Open Source and Scale at Twitter

Keynote at 2015 Kansas Linux Fest, hosted at Lawrence Public Library

Dave Lester @davelester

OSS Advocate at Twitter, Inc.
Apache Mesos and Aurora PMC Member

A lot of metadata are in tweets.

Twitter is a big proponent of Open Source — see their website. Some are on Github; some are not.

Front-end developing — Bootstrap; typeahead.js

Dave focuses on key infrastructure projects at Twitter: finagle, scalding; analytics and infrastructure

1. How is Twitter scaling?

What is scaling? See Wikipedia entry. Reaching beyond your current capacity — social and technical solutions.

Twitter numbers (2014):

  • 500 million tweets /day
  • 3.5 billion/week;
  • 6000+ tweets/sec (steady state)

Twitter is “the pulse of the planet”. Can sometimes predict spikes (live, popular events, like the World Cup); sometimes can’t. Could throw 10x the servers at the problem OR improve scalability.

Remember the Fail Whale?

Previously, Twitter: ruby on rails, 200 engineers pushing code; needed a solution to isolate failure and isolate feature development

During 2010 World Cup — lots of issues keeping Twitter up; 2014 after scalability and OS projects, much more stable.

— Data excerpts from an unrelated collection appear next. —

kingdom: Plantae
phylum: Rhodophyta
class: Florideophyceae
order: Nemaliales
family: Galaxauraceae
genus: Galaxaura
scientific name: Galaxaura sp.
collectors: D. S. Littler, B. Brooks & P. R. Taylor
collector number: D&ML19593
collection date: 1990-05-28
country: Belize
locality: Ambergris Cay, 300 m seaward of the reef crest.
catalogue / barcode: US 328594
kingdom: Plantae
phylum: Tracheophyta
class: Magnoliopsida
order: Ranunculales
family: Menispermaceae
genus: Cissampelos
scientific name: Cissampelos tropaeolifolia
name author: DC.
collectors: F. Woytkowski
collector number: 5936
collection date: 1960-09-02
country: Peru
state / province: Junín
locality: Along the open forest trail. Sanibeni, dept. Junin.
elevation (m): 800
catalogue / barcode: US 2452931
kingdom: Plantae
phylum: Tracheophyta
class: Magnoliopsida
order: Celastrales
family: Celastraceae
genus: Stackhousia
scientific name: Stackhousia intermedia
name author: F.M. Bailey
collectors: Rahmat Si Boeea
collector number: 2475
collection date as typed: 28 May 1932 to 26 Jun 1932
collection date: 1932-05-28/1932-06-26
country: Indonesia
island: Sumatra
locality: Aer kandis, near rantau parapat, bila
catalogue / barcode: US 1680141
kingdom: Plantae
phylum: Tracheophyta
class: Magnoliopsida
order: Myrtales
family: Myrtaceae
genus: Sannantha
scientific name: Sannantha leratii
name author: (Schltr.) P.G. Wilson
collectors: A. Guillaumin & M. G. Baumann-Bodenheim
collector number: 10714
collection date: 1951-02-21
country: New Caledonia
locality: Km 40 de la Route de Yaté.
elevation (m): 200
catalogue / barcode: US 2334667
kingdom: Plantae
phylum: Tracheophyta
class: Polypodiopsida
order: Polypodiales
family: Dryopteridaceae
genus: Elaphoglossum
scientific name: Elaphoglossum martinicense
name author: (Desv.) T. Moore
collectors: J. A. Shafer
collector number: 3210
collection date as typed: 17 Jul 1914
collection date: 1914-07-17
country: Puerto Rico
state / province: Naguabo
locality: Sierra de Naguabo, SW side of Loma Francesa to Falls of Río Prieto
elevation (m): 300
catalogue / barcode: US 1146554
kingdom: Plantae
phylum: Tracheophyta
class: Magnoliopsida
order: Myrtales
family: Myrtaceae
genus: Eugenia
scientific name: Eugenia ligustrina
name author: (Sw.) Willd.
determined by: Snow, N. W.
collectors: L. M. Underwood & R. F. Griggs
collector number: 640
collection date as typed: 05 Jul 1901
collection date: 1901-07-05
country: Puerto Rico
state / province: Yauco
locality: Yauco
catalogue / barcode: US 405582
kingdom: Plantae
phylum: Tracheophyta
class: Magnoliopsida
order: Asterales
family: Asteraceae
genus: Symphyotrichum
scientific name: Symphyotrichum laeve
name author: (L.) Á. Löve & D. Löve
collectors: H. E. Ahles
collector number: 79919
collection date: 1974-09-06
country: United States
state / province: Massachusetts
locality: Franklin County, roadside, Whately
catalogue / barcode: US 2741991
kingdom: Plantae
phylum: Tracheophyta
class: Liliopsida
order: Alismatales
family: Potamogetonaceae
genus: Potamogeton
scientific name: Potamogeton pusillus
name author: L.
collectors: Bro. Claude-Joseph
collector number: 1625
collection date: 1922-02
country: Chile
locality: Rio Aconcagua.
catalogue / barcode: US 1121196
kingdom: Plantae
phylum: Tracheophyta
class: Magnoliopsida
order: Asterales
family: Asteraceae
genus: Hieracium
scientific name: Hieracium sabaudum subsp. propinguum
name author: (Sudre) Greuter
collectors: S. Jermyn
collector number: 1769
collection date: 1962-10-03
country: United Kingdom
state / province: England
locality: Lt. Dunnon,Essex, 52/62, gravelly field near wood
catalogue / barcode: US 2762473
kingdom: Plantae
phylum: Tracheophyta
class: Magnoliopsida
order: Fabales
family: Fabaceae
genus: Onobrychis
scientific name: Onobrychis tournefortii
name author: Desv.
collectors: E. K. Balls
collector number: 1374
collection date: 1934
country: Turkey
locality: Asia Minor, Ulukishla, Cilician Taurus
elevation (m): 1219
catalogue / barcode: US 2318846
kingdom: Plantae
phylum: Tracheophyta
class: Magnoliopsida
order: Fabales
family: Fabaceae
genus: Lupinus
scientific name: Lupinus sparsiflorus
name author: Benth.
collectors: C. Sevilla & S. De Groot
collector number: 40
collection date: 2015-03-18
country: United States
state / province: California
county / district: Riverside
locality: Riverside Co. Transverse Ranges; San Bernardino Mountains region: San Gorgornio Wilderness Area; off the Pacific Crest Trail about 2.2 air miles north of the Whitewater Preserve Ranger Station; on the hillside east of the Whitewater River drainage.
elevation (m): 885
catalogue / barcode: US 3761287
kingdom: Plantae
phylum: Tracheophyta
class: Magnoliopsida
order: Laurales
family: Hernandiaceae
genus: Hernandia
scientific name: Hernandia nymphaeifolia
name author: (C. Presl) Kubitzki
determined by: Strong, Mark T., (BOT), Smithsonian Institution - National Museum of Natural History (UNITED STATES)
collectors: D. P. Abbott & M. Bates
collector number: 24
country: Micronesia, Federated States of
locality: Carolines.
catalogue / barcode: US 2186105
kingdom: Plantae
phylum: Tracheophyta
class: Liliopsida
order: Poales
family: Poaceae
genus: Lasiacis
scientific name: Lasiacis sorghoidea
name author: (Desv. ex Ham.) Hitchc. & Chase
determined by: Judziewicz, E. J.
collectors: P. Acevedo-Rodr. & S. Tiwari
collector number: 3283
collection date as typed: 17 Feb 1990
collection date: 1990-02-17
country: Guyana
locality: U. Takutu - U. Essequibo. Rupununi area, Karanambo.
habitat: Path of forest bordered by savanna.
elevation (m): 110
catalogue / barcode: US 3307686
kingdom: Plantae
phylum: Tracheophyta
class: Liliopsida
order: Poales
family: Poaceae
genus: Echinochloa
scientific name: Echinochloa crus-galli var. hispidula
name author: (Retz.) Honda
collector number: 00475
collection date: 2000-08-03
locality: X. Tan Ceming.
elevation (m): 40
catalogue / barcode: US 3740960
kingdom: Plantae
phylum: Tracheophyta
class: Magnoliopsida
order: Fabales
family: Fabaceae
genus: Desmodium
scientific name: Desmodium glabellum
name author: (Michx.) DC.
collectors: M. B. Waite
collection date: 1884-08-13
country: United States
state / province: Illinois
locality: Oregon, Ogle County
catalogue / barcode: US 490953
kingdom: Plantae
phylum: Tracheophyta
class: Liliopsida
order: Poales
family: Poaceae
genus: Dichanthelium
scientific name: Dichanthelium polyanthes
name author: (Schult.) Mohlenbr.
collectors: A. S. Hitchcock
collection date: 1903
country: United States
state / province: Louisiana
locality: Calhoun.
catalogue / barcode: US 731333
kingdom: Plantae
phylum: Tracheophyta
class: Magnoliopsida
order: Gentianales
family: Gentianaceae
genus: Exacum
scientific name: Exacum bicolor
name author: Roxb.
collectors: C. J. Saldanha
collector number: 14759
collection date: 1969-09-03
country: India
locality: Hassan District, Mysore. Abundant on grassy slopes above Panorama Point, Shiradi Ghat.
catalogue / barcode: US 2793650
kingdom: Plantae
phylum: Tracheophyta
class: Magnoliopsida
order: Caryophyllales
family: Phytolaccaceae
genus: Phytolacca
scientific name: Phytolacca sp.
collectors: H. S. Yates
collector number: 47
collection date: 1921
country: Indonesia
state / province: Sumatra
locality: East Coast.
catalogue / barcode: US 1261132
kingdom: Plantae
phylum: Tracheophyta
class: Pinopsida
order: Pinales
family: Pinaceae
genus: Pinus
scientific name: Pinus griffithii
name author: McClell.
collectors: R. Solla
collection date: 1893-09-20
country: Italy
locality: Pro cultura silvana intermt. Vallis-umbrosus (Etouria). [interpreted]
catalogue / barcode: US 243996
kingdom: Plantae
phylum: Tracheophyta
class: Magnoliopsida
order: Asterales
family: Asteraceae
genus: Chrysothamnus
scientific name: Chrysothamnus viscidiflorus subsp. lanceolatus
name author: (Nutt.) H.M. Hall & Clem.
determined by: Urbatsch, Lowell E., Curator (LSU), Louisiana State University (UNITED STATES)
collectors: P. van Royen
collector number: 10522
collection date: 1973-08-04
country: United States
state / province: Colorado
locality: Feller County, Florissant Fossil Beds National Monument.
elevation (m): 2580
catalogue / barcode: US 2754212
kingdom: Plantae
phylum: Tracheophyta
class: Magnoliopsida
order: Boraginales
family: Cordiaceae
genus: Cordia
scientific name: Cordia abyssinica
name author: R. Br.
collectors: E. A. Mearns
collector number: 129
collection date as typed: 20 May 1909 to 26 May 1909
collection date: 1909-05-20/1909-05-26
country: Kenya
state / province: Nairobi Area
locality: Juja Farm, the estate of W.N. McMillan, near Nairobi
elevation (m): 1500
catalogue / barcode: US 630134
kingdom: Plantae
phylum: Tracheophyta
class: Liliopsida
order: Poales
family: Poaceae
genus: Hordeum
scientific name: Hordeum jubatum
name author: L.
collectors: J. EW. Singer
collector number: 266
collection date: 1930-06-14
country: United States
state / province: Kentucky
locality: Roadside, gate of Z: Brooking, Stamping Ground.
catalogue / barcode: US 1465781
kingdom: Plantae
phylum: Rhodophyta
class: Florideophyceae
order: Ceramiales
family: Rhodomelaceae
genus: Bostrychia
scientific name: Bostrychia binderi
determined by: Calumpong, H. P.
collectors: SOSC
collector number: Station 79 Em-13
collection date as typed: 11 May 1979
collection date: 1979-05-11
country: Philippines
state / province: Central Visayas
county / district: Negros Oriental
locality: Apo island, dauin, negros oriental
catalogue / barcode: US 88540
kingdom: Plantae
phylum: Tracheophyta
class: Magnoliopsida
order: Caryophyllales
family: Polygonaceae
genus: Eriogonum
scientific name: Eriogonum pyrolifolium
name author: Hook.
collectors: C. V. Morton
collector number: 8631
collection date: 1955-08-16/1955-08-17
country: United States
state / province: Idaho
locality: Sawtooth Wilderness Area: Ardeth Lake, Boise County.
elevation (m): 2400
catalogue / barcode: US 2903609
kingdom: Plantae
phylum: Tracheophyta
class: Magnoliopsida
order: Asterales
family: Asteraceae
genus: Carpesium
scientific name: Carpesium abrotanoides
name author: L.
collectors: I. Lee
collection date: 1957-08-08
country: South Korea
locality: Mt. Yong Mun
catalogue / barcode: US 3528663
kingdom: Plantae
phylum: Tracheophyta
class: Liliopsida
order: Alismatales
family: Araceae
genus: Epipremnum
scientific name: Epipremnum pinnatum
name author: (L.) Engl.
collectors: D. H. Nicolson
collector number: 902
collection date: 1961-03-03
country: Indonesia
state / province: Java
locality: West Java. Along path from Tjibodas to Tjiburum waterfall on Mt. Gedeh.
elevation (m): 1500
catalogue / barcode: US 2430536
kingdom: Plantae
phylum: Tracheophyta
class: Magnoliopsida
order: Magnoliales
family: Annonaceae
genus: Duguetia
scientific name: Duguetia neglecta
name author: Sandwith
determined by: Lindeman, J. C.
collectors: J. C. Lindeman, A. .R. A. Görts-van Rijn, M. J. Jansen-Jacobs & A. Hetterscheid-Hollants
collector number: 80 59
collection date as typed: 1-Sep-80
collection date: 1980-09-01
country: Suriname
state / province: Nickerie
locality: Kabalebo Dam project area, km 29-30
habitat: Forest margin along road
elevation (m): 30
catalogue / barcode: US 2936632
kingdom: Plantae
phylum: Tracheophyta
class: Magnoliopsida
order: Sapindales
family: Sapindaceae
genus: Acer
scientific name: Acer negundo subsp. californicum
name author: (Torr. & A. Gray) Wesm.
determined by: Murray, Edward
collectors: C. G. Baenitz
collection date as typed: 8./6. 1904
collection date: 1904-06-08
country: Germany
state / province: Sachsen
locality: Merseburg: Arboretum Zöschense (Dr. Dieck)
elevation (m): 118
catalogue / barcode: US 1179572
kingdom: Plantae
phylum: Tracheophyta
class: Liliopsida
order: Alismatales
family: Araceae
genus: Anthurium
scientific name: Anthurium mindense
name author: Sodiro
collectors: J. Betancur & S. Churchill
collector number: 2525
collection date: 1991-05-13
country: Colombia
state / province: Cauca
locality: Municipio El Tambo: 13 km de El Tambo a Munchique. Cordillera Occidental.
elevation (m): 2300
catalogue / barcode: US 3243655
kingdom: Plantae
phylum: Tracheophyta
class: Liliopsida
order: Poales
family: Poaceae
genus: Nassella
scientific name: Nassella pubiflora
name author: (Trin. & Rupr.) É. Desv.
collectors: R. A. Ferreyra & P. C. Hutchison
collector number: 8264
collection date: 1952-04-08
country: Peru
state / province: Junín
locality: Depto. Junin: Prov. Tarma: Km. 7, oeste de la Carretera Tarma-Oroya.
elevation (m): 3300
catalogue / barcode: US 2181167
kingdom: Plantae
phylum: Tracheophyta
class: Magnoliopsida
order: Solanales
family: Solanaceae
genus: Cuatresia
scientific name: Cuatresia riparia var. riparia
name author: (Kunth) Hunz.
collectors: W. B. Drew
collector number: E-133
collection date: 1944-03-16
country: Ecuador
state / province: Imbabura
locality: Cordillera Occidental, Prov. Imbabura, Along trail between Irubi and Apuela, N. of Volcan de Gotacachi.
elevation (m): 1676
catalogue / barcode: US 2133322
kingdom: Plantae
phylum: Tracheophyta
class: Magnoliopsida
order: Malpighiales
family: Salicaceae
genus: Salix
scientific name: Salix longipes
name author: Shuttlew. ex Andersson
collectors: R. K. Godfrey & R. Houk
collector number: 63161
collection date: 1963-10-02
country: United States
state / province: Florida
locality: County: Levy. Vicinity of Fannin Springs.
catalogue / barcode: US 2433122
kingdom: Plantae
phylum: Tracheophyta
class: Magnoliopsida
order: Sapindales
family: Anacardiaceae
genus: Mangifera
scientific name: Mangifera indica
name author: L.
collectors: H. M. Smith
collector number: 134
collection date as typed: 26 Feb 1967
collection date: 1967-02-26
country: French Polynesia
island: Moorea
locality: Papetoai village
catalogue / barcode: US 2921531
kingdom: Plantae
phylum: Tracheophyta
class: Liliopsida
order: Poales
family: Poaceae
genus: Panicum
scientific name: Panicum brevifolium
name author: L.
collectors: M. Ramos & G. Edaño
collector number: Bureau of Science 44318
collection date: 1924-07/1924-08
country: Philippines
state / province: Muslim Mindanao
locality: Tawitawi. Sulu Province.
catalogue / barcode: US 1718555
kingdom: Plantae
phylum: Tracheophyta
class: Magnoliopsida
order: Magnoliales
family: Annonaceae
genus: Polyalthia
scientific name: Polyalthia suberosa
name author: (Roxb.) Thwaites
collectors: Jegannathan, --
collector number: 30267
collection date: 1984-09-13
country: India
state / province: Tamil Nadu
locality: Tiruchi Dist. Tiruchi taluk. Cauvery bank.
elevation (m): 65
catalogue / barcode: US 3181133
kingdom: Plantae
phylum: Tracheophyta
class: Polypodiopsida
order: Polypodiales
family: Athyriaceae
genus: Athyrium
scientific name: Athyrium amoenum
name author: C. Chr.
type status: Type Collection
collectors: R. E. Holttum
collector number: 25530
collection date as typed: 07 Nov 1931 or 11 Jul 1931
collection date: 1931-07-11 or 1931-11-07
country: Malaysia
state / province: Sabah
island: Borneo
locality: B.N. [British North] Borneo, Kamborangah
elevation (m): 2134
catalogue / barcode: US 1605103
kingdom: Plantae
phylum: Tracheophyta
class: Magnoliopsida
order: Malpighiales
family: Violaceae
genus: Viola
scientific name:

Breaking up monolithic applications into microservices. Common pattern among companies; see Groupon talk, “Breaking up the monolithic

Today, building a distributed system.

2. Twitter’s Open Source infrastructure

  • “Twitter Stack” including Apache Mesos, Aurora, Finagle
    • Mesos: top-level software at Apache; began as research project at UC Berkeley; layer of abstraction between machines in a datacenter and applications that run: cluster manager & resource manager. Mesos actively monitors what’s happening across the cluster (Zookeeper). Addresses the problems of fault tolerance and resource efficiency and utilization.
      • Design Challenges: each framework may have different scheduling needs; must scale to tens of thousands of nodes running hundreds of jobs with millions of tasks; must be fault-tolerant and highly available
      • Master-Worker architecture + Zookeeper cluster
      • Marathon scheduler
      • A lot of #klf15 scalability preso is going over my head, but I do wonder what #kohails project could “get” from Mesos/Aurora scalability
  • Why care about resource utilization? Fewer machines; less human resources.
    • How to best reuse idling times? Early research
    • Quasar — users specify performance target for applications instead of typical resource reservations; machine-learning used to predict resources usage and for cluster scheduling; research by Christina Delimitrou and Christos Kozyrakis at Stanford
    • Google Borg — Google’s cluster management solution; AMP Lab, and John Wilkes spoke at MesosCon 2014.
    • Aurora provides deployment and scheduling of jobs; rich DSL for defining services; health checking; one scheduler to rule them all: can manage both long-running services, as well as cron; can mark production and non-production jobs; production jobs can pre-empt non-prod jobs; has an additional priority system. Aurora has executor features — responsible for executive code on individual worker machines, sending status to Mesos when a task completes.
  • Hundreds of separate services with different owners
  • Managed by Site Reliability Engineer (SRE) teams

3. How and why OSS?

“many parts building on and amplifying each other” –Gordon Haff, Red Hat

Building an ecosystem.

Frameworks

Services: Aurora; Marathon; Kubernetes; Singularity

Big Data: Spark; Storm; Hadoop

Batch: Chronos; Jenkins

Framework bindings — C++, Java, Clojure, Haskell, Python, or write your own.

Resources for writing mesos frameworks — his slides will go online with links to this info.

Community > Code. Very very much true.

Let’s Scale in the Open: increased speed of innovation; more-reliable software; more-visible contributions and impact; broader peer group and sense of community.